The way things look, three calls to an error should have tripped the system, but the call to success/0 still worked. According to the shrinking, the position of ignored errors appears to be important, since it would not be removed by shrinking. An easy guess would have been that the ignoring of errors does not work, but the problem case is opposite of that: the ignored error appears to allow more failures to happen without trouble.
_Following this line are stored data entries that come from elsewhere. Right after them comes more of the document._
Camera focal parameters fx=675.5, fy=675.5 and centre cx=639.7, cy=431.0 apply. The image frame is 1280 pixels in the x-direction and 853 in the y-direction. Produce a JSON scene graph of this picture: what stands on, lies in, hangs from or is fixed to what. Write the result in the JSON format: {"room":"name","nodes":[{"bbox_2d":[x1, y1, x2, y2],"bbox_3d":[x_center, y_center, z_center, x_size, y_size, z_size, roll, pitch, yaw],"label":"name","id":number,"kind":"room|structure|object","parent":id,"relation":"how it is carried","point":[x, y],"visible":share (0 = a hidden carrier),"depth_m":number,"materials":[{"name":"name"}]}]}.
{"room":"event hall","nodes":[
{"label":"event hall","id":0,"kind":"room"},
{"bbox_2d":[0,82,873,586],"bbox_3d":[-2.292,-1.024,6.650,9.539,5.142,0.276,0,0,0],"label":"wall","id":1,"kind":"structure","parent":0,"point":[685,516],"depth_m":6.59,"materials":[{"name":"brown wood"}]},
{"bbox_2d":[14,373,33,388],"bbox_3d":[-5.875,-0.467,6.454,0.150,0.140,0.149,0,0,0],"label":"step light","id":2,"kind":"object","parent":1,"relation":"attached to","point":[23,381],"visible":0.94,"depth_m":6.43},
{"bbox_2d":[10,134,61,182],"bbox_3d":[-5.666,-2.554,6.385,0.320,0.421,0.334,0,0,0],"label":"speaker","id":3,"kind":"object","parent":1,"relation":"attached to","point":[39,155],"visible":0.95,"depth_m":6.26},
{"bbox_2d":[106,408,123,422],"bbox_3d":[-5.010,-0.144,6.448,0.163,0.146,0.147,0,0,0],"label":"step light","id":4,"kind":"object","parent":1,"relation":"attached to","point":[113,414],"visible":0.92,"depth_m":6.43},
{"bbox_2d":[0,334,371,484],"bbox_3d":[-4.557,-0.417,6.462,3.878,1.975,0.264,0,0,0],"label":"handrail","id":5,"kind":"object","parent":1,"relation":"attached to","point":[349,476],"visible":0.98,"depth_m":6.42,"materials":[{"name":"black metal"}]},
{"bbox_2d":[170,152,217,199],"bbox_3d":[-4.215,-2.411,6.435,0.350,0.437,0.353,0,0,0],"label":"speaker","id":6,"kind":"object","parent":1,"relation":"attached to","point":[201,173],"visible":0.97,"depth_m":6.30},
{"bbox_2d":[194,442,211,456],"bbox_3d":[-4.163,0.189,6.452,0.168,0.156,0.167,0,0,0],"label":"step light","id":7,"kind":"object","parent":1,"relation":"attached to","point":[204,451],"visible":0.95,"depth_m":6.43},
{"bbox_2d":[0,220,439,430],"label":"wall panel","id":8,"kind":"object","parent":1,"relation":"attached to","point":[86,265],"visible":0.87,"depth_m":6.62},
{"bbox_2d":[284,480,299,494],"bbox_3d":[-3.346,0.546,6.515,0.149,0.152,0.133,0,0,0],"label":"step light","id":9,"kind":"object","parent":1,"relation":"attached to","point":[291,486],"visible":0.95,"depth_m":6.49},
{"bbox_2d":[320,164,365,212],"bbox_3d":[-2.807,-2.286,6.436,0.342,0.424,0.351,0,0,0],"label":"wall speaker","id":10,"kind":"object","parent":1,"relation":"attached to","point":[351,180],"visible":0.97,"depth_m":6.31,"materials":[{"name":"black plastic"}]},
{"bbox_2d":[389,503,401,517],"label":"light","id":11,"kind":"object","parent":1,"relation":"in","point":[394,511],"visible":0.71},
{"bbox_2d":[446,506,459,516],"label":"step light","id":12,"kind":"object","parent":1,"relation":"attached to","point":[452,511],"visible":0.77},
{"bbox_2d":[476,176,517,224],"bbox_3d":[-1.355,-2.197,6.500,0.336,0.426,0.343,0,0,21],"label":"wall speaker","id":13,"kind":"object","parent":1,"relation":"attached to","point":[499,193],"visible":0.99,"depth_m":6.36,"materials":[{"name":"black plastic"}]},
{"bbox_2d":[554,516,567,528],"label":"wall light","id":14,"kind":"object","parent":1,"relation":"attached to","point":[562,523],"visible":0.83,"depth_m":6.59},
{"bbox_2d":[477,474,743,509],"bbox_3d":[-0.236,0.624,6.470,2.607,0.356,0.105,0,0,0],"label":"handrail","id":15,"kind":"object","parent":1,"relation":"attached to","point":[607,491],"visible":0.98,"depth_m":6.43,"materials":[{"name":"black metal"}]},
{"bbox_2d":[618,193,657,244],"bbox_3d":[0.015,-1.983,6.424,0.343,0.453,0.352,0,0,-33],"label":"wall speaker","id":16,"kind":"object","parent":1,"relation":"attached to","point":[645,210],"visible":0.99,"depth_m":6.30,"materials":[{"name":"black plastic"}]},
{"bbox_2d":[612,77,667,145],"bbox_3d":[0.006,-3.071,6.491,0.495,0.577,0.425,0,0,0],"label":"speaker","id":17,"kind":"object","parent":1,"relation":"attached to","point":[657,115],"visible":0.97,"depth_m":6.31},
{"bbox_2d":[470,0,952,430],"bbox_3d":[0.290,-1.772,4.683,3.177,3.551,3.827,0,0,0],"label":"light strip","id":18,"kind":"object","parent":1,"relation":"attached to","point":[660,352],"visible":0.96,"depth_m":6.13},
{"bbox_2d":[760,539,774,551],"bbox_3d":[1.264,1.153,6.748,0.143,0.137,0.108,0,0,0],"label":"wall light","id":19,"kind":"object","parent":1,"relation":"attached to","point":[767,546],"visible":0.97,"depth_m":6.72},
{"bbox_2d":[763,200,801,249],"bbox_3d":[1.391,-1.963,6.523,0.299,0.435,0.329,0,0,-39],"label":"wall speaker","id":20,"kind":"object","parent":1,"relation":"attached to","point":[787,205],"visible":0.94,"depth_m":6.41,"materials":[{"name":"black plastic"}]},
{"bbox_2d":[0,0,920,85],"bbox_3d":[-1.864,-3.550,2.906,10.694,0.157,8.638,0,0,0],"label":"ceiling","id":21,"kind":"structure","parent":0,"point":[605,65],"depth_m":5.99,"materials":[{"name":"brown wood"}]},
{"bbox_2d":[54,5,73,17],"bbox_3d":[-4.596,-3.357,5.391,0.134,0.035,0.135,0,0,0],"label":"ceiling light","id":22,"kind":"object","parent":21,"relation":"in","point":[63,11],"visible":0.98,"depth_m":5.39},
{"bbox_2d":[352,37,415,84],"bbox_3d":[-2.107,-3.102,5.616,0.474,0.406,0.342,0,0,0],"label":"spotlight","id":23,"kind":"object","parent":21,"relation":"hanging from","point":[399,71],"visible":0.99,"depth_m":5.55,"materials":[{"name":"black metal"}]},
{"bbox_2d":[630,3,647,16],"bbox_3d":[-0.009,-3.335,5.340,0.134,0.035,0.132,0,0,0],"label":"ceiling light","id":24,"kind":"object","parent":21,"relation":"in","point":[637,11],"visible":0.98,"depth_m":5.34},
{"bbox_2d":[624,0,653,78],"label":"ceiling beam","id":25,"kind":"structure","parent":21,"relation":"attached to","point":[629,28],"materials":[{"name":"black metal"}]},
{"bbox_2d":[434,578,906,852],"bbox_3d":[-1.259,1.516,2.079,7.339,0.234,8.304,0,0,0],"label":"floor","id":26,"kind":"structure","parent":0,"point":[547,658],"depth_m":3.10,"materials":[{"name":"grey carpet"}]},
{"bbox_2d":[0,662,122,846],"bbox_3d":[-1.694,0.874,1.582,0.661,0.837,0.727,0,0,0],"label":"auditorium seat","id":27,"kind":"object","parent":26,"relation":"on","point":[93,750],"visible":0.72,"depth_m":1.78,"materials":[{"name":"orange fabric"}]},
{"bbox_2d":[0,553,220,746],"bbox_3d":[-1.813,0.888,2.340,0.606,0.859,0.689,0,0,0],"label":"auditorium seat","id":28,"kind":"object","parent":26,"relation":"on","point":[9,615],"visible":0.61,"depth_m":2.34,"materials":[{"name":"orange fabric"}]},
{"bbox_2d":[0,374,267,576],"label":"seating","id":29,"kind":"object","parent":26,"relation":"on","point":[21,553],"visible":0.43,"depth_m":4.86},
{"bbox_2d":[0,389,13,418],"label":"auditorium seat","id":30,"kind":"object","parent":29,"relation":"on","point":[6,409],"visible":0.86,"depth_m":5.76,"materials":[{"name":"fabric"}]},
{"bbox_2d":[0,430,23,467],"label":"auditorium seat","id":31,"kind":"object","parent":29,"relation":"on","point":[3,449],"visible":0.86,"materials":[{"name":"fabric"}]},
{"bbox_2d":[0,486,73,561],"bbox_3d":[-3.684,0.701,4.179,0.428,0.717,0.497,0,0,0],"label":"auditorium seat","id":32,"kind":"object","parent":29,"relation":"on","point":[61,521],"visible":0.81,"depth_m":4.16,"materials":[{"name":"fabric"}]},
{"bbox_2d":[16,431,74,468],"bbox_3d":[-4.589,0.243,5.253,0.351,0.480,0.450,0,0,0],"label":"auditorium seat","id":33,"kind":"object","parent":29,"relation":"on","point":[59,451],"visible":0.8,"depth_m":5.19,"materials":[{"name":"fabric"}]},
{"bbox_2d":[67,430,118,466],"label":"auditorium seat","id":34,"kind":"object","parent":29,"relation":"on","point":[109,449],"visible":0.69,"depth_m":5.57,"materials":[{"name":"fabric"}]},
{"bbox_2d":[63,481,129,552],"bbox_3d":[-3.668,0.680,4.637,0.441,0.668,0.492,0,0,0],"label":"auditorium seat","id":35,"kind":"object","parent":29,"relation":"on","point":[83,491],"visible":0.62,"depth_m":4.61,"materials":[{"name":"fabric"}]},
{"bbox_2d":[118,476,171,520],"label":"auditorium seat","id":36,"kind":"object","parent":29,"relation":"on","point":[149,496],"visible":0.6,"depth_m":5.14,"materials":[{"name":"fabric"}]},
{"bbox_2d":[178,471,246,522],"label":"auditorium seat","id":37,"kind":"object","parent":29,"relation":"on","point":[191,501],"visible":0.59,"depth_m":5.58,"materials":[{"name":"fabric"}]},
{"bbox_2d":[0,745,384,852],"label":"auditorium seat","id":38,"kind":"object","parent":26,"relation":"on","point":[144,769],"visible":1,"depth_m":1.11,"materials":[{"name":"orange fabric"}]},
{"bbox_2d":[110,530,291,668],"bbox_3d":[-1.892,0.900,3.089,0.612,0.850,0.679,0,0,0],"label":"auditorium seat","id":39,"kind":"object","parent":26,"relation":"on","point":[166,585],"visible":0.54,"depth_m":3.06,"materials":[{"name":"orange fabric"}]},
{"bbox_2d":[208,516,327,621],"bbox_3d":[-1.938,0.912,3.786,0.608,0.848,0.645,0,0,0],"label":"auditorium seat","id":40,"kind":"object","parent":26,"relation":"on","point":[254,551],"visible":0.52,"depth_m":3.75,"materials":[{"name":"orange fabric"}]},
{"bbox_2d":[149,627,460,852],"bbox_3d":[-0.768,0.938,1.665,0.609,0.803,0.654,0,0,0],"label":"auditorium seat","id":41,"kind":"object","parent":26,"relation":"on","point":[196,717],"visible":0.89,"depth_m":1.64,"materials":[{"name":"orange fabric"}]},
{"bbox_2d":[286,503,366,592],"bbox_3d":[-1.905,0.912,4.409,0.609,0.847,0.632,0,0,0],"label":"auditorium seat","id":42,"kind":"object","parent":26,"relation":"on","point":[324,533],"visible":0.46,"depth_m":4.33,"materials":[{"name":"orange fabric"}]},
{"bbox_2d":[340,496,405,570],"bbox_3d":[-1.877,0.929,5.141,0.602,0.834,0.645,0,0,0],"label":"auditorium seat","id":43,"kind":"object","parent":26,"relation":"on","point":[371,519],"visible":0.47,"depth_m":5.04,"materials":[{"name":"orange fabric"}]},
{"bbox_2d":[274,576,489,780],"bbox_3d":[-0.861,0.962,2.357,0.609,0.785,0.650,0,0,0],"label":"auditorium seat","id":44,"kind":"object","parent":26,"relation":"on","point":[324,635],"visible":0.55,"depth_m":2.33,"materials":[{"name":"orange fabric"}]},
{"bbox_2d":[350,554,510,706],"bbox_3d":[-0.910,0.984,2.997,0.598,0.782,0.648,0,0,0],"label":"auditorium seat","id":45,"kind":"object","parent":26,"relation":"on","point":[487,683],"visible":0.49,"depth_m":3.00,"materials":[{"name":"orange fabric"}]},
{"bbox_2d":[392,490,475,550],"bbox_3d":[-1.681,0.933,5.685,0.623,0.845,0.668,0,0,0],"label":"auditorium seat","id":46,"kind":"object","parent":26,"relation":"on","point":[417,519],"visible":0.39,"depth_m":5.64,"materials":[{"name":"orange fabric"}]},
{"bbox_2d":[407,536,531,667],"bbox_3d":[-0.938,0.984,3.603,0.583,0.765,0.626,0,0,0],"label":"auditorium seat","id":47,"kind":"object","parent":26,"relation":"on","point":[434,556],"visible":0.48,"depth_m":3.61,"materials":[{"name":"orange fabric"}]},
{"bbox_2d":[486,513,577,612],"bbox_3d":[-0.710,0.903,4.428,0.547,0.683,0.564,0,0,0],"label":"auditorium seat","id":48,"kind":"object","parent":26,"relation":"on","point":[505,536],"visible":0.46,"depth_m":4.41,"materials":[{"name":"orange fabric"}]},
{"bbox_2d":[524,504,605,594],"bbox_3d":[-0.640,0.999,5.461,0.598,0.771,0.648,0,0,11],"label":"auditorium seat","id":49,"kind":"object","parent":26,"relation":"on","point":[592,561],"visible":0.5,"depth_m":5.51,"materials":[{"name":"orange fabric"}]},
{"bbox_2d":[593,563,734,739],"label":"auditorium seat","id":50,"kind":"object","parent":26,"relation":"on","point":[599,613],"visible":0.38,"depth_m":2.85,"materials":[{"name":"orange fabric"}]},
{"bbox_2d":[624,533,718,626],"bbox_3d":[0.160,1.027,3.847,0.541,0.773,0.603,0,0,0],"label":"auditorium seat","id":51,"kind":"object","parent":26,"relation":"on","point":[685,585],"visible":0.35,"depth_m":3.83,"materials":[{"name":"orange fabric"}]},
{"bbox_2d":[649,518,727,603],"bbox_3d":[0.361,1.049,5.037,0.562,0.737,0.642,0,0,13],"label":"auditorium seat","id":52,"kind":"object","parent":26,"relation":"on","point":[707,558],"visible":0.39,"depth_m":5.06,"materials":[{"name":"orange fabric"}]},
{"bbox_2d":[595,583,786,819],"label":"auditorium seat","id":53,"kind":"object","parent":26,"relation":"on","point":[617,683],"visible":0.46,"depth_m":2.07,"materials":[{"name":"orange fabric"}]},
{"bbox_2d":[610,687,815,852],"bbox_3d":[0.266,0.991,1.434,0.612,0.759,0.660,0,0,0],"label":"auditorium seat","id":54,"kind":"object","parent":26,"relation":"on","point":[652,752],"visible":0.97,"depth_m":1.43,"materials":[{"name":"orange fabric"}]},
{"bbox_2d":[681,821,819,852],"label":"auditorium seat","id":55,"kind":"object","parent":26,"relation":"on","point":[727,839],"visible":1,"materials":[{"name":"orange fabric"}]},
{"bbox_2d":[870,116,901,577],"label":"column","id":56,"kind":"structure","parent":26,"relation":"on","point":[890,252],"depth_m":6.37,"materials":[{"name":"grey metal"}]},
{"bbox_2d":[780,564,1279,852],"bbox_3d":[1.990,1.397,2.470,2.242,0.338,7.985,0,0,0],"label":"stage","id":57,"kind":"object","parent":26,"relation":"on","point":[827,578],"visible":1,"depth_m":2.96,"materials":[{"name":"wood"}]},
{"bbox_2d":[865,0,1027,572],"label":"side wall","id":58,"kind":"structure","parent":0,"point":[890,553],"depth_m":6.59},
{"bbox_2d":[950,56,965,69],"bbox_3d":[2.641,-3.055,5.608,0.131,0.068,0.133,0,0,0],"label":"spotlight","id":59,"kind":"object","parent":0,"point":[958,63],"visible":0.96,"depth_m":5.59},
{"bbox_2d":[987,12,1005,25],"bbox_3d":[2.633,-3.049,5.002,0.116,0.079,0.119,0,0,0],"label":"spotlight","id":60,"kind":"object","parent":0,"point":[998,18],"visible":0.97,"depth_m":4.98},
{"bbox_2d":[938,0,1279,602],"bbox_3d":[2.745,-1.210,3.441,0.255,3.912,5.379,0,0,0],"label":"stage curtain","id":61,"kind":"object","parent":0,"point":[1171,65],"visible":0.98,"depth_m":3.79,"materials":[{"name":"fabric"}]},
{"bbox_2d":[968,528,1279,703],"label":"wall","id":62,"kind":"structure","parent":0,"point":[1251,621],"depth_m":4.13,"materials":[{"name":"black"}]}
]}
The model does not correctly represent the system. Since the model thinks the breaker is tripped, the expected values do not match those of the real system. A back and forth of trying to reverse-engineer the model could ensue, but since circuit_breaker is open source, looking at the implementation can reveal the actual behaviour: any successful call will, in order, decrease the fault counter of the errors and call timeouts. That’s a bit odd and unexpected, but the model can be adapted:

next_state_data(ok, _To, Data=#data{errors=N}, _Res, {call,_,err,_}) ->
    Data#data{errors=N+1, registered=true};
next_state_data(ok, _To, Data=#data{timeouts=N}, _Res, {call,_,timeout,_}) ->
    Data#data{timeouts=N+1, registered=true};
next_state_data(ok, _To, Data=#data{errors=N, timeouts=M}, _Res,
                {call,_,F,_}) when F == success; F == ignored_error -> (1)
    if N > 0 -> Data#data{errors=N-1};
       M > 0 -> Data#data{timeouts=M-1};
       N =:= 0, M =:= 0 -> Data#data{registered=true}

The added clause ensures that error counters are properly decremented to represent the actual system, and also maintains registration rules in all cases.
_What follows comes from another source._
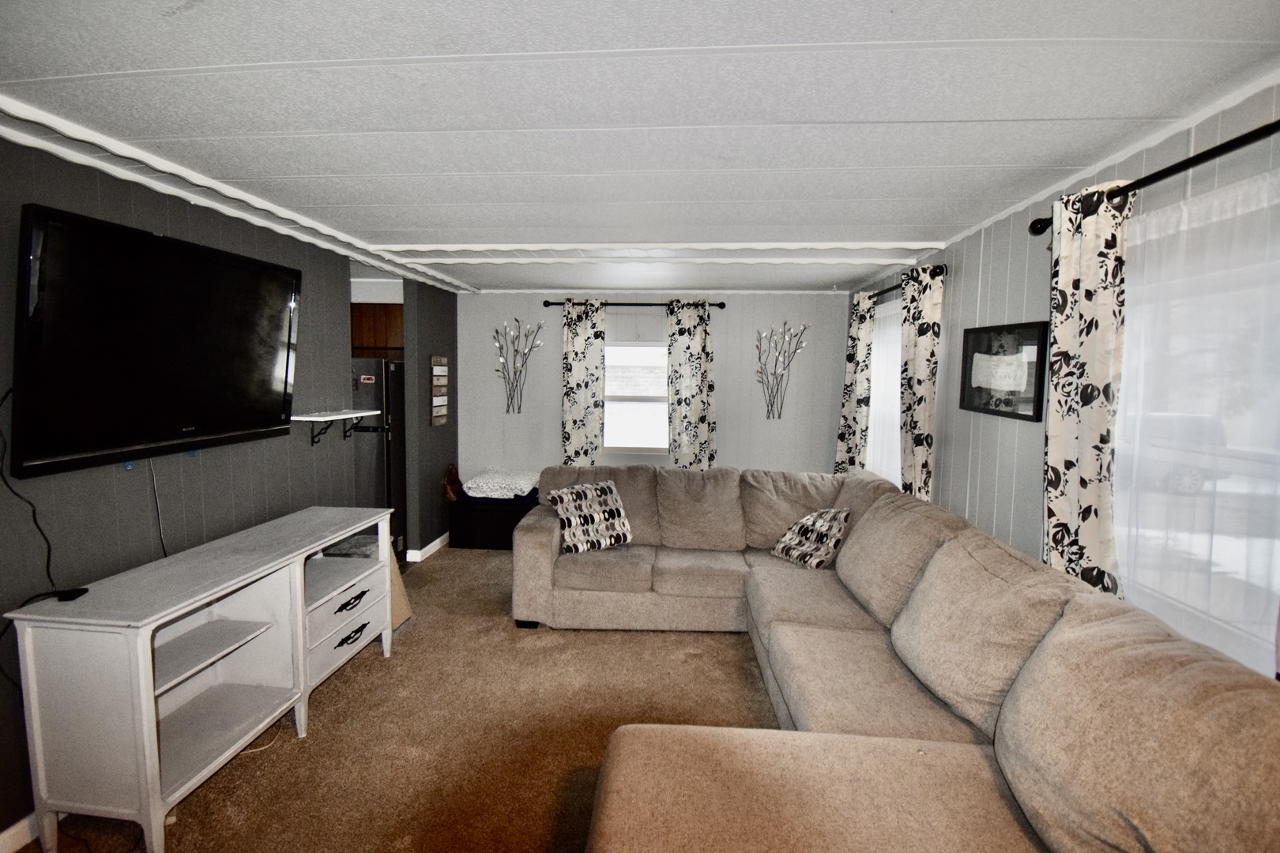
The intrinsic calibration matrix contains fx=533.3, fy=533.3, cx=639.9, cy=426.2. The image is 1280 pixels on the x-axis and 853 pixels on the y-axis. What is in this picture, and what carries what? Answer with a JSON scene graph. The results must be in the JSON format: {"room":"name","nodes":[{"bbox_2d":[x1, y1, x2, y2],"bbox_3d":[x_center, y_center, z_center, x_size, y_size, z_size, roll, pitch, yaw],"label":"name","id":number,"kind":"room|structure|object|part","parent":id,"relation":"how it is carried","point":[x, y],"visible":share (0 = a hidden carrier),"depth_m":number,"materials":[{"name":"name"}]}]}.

Running the property succeeds, but has disappointing statistics:

===> Testing prop_break:prop_test()
OK: Passed 100 test(s).

14% {ok,{shim_break,err,1}}
14% {ok,{shim_break,timeout,0}}
9% {ok,{shim_break,success,0}}
9% {ok,{shim_break,ignored_error,1}}
7% {ok,{shim_break,manual_reset,0}}
6% {ok,{shim_break,manual_block,0}}
6% {ok,{shim_break,manual_deblock,0}}
4% {blocked,{shim_break,err,1}}
4% {blocked,{shim_break,manual_reset,0}}
4% {blocked,{shim_break,ignored_error,1}}
4% {blocked,{shim_break,manual_deblock,0}}
4% {blocked,{shim_break,timeout,0}}
3% {blocked,{shim_break,success,0}}
2% {blocked,{shim_break,manual_block,0}}
0% {tripped,{shim_break,success,0}}
0% {tripped,{shim_break,manual_block,0}}
0% {tripped,{shim_break,ignored_error,1}}
0% {tripped,{shim_break,timeout,0}}
0% {tripped,{shim_break,manual_deblock,0}}
0% {tripped,{shim_break,err,1}}
0% {tripped,{shim_break,manual_reset,0}}
1/1 properties passed

A bunch of calls are never used, mostly those in the tripped state. The new constraints likely make it hard to move there in the first place. The optional weight/3 callback can help:

weight(ok, tripped, _) -> 5;
weight(ok, ok, {call, _, F, _}) ->
    case F of
        error -> 4;
        timeout -> 4;
        _ -> 1
weight(_, _, _) -> 1.

The calls that are able to force a transition from ok to tripped are given a higher priority. In the case of a stable ok state, errors and timeouts are prioritized to also raise the chance of a transition to the tripped state. With this callback in place, metrics get in a better place:

===> Testing prop_break:prop_test()
OK: Passed 100 test(s).

28% {ok,{shim_break,timeout,0}}
17% {ok,{shim_break,err,1}}
4% {blocked,{shim_break,ignored_error,1}}
4% {blocked,{shim_break,err,1}}
3% {blocked,{shim_break,manual_reset,0}}
3% {blocked,{shim_break,success,0}}
3% {ok,{shim_break,success,0}}
3% {blocked,{shim_break,manual_block,0}}
3% {blocked,{shim_break,timeout,0}}
3% {ok,{shim_break,manual_block,0}}
2% {blocked,{shim_break,manual_deblock,0}}
2% {ok,{shim_break,ignored_error,1}}
2% {tripped,{shim_break,err,1}}
2% {tripped,{shim_break,success,0}}
2% {ok,{shim_break,manual_reset,0}}
2% {tripped,{shim_break,manual_deblock,0}}
1% {tripped,{shim_break,manual_block,0}}
1% {tripped,{shim_break,manual_reset,0}}
1% {tripped,{shim_break,ignored_error,1}}
1% {ok,{shim_break,manual_deblock,0}}
1% {tripped,{shim_break,timeout,0}}
1/1 properties passed

And then at least all types of transitions are tested.

With fairly minor modifications over stateful properties, systems that are better modeled as state machines can also be tested effectively.